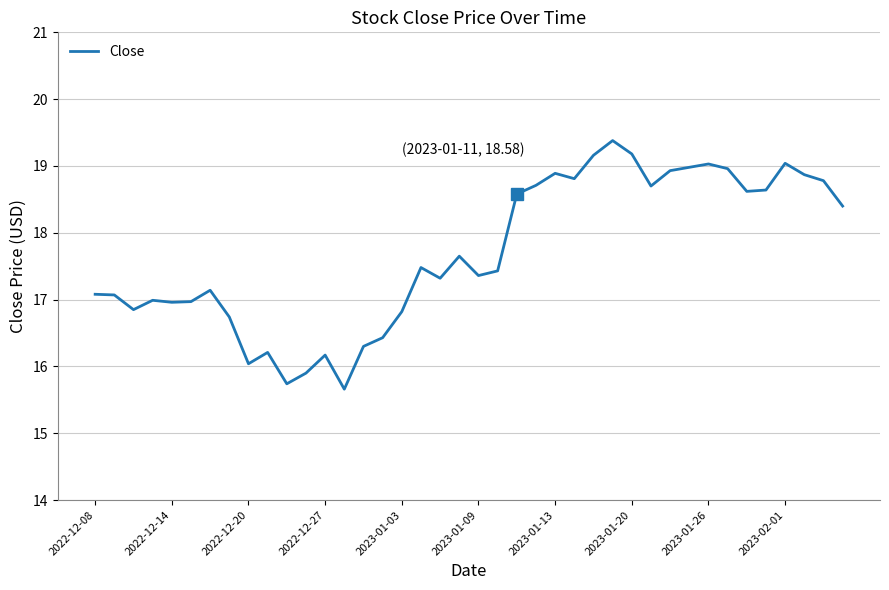

How many lines are shown in the chart?

1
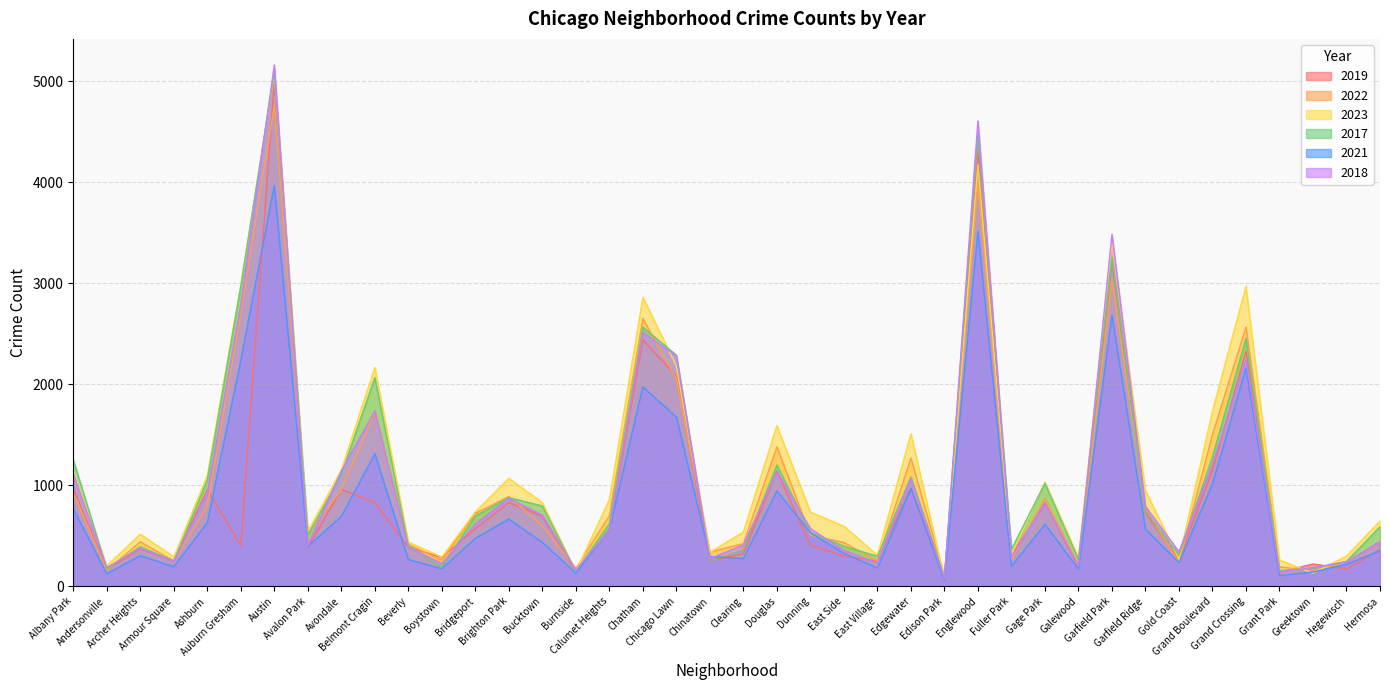

The value of 2018 at Hegewisch is 240. True or false?

True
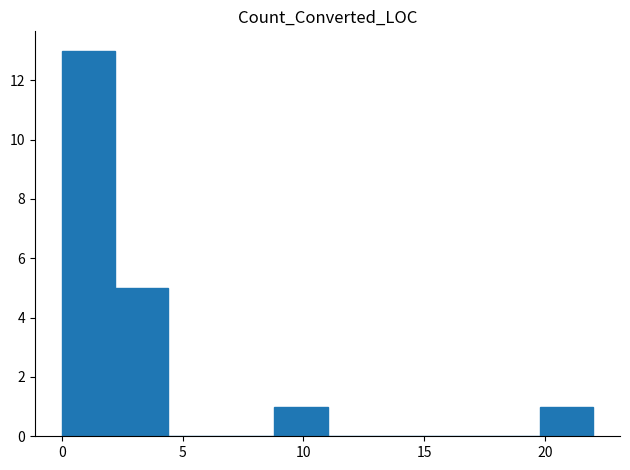

Reading left to right, list every bar in this chart as the range it spans on the x-axis followed by its height. Neither the bar edges nor the heights are printed on the chart, so give them approximately, as read against the axes.

0.0 to 2.2: 13
2.2 to 4.4: 5
4.4 to 6.6: 0
6.6 to 8.8: 0
8.8 to 11.0: 1
11.0 to 13.2: 0
13.2 to 15.4: 0
15.4 to 17.6: 0
17.6 to 19.8: 0
19.8 to 22.0: 1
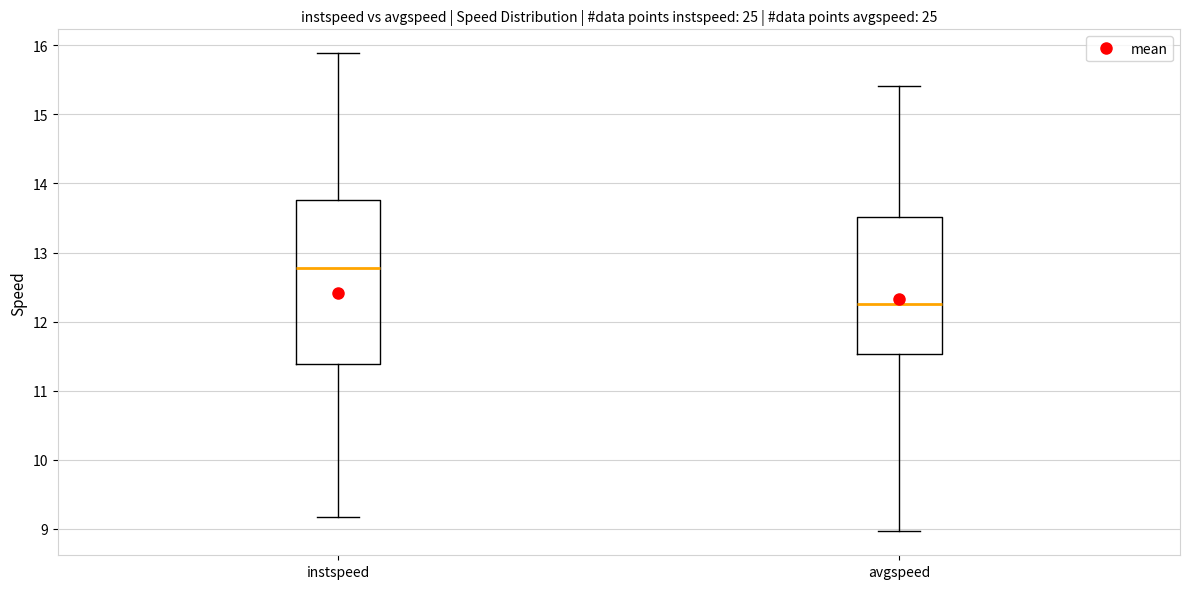

Comparing the boxes themselves (not the whiskers), which one is the tallest?

instspeed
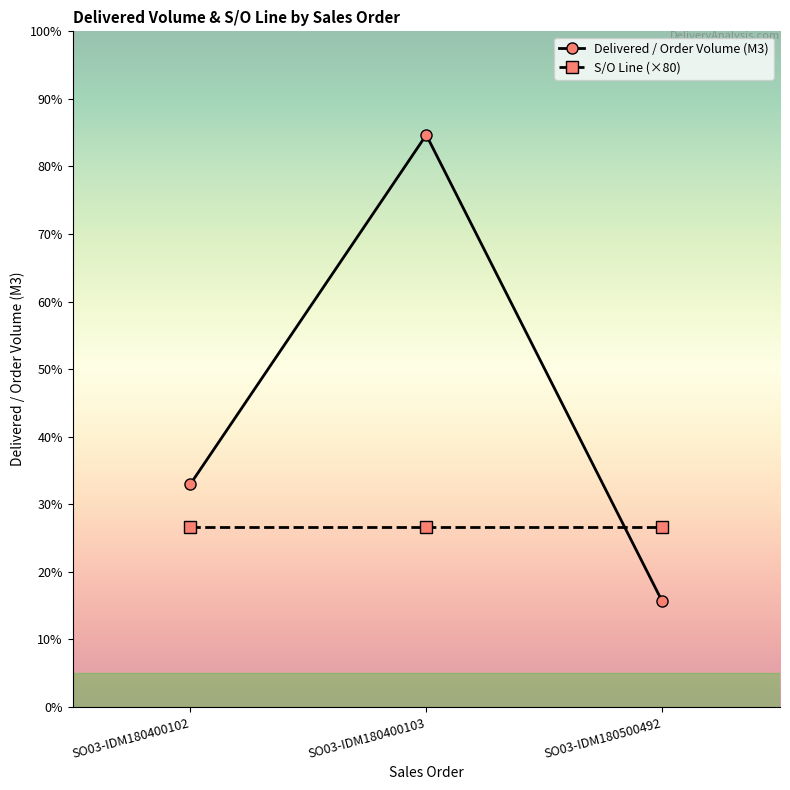

Between SO03-IDM180400102 and SO03-IDM180400103, which series saw the biggest shift?

Delivered / Order Volume (M3)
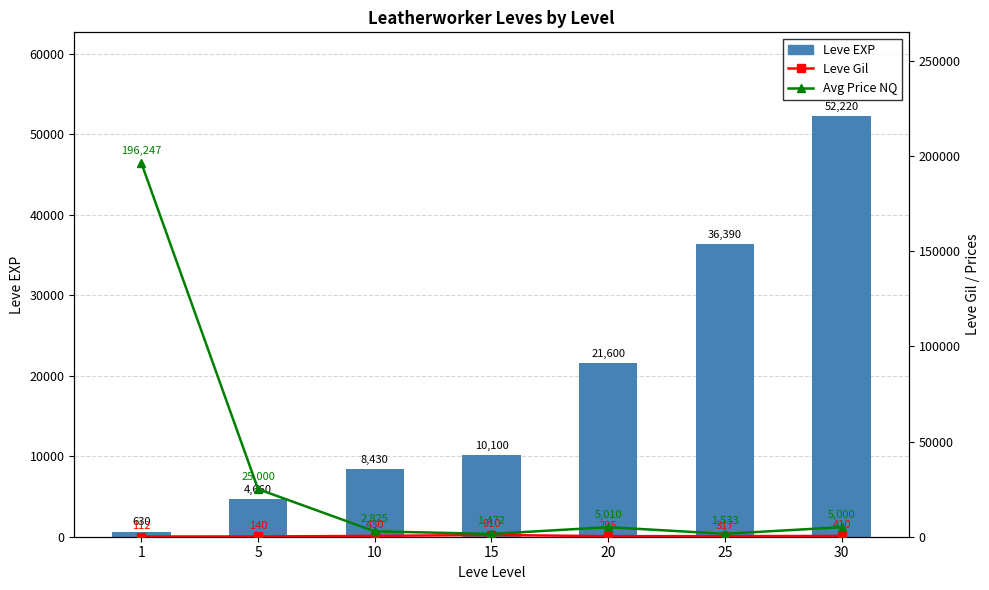

Rank the categories by Avg Price NQ value from highest to lowest.

1, 5, 20, 30, 10, 25, 15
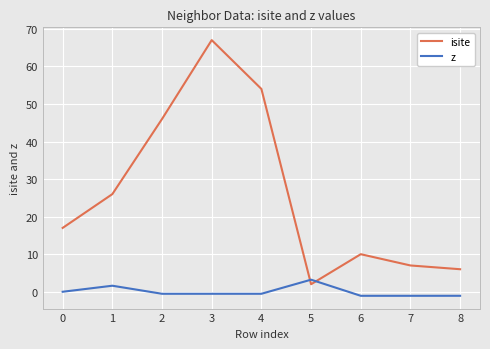

The z series shows -0.5 at 3. True or false?

True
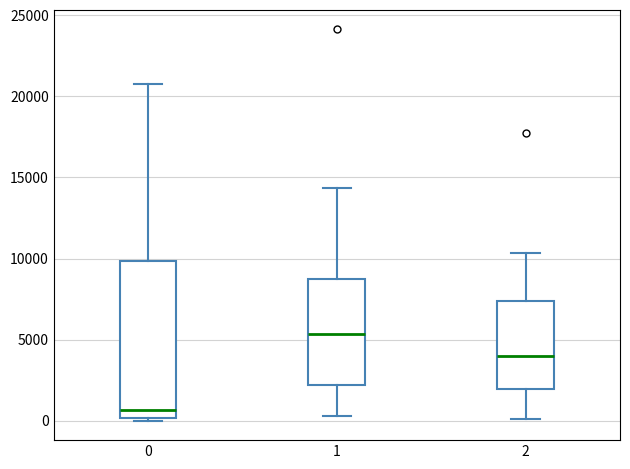

Comparing the boxes themselves (not the whiskers), which one is the tallest?

0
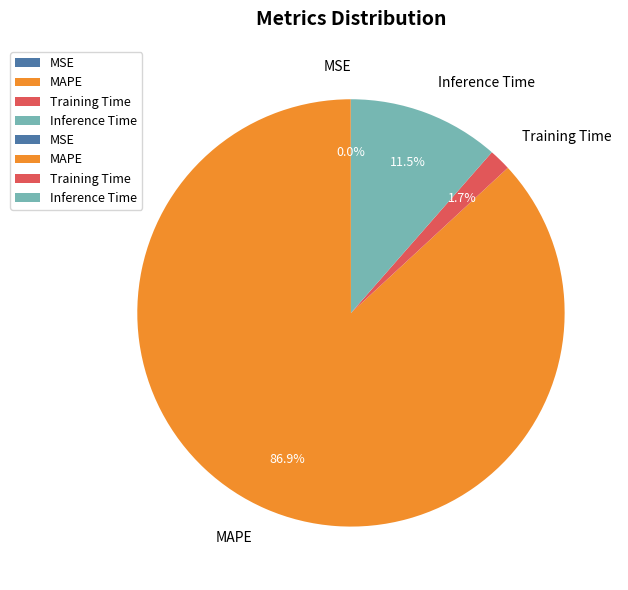

How much of the chart is everything except Training Time?

98.3%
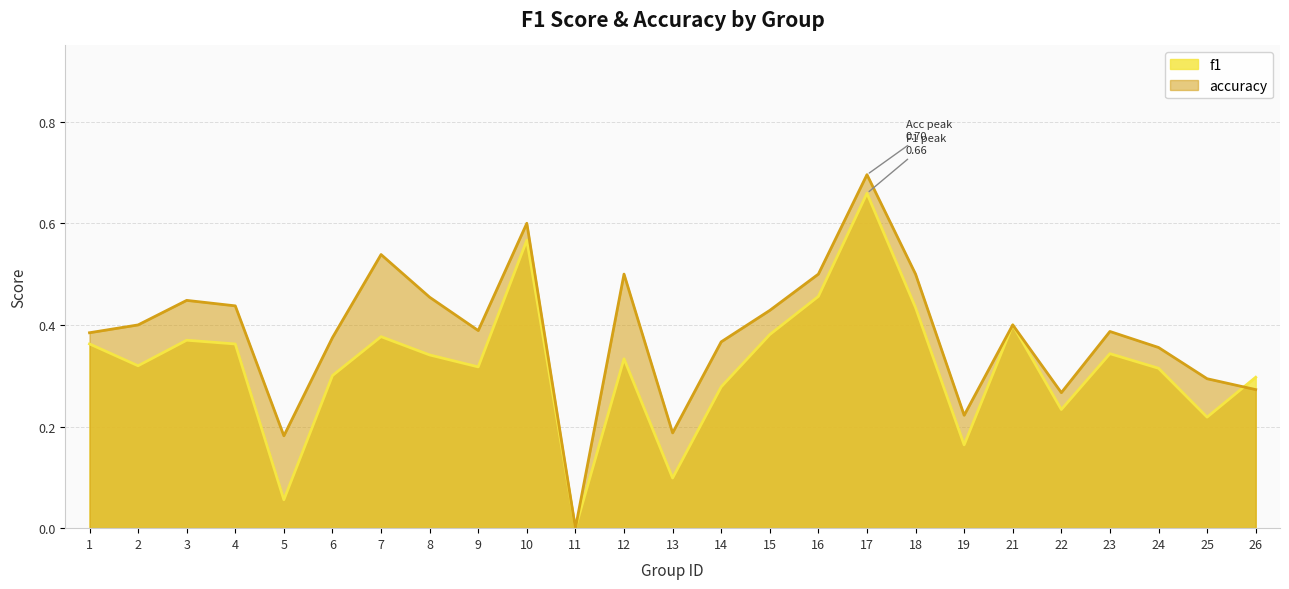

How many positive values does the accuracy series have?

24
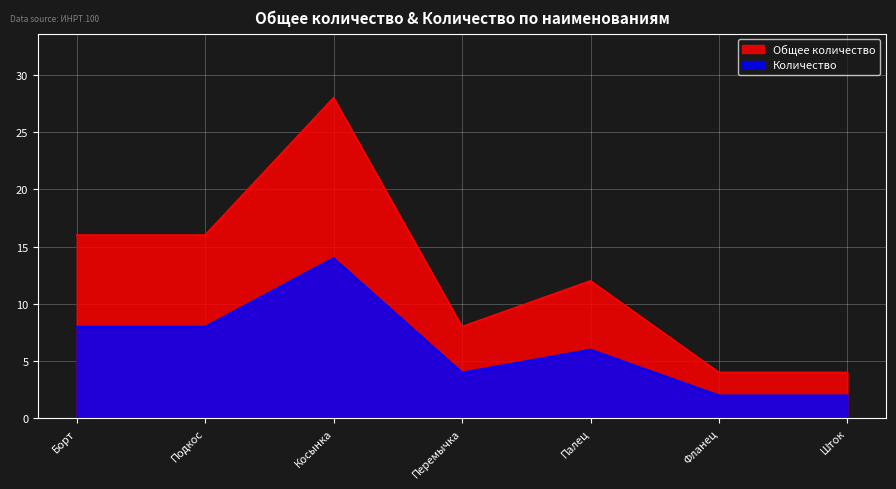

What is the difference between the maximum and minimum values in the Общее количество series?

24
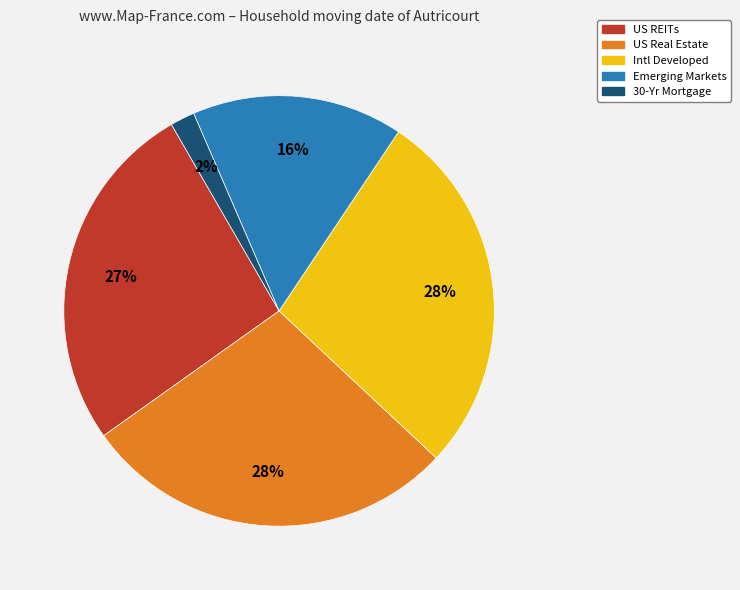

Combined, do 30-Yr Mortgage and Intl Developed account for over 50%?

No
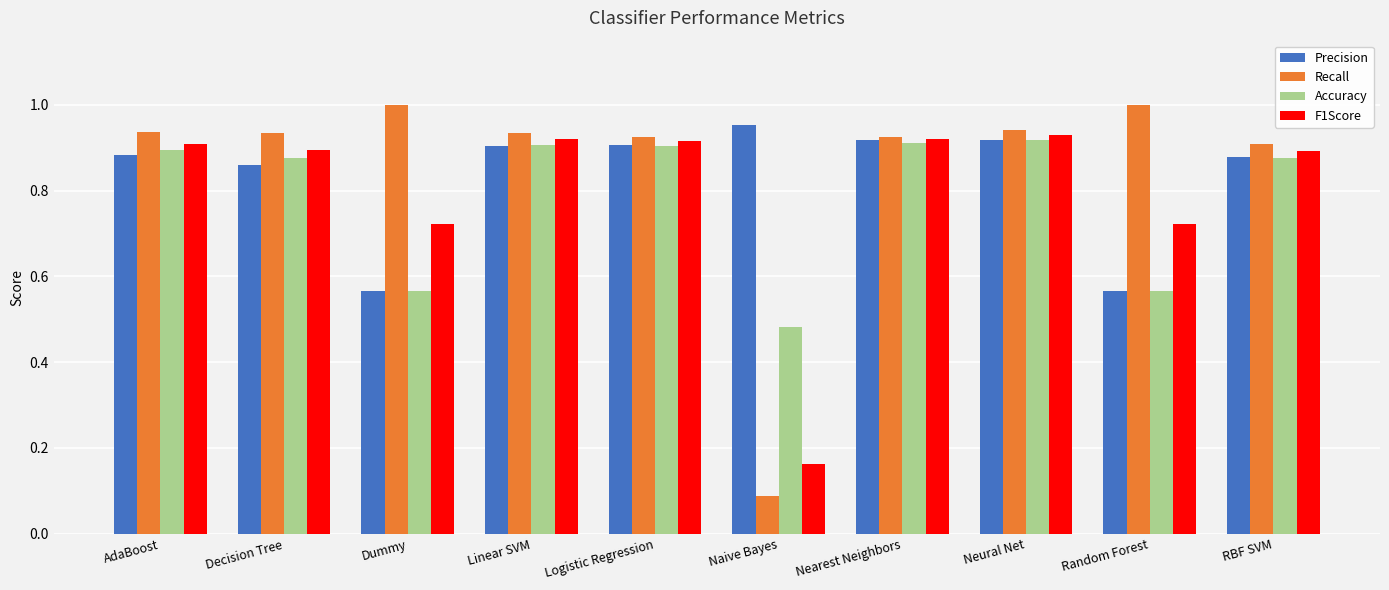

The value of Precision at Random Forest is 0.9. True or false?

False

# # #

# Action item
Count the lines in the rows above that contain the word "series" and give only the number.

# Finished task
4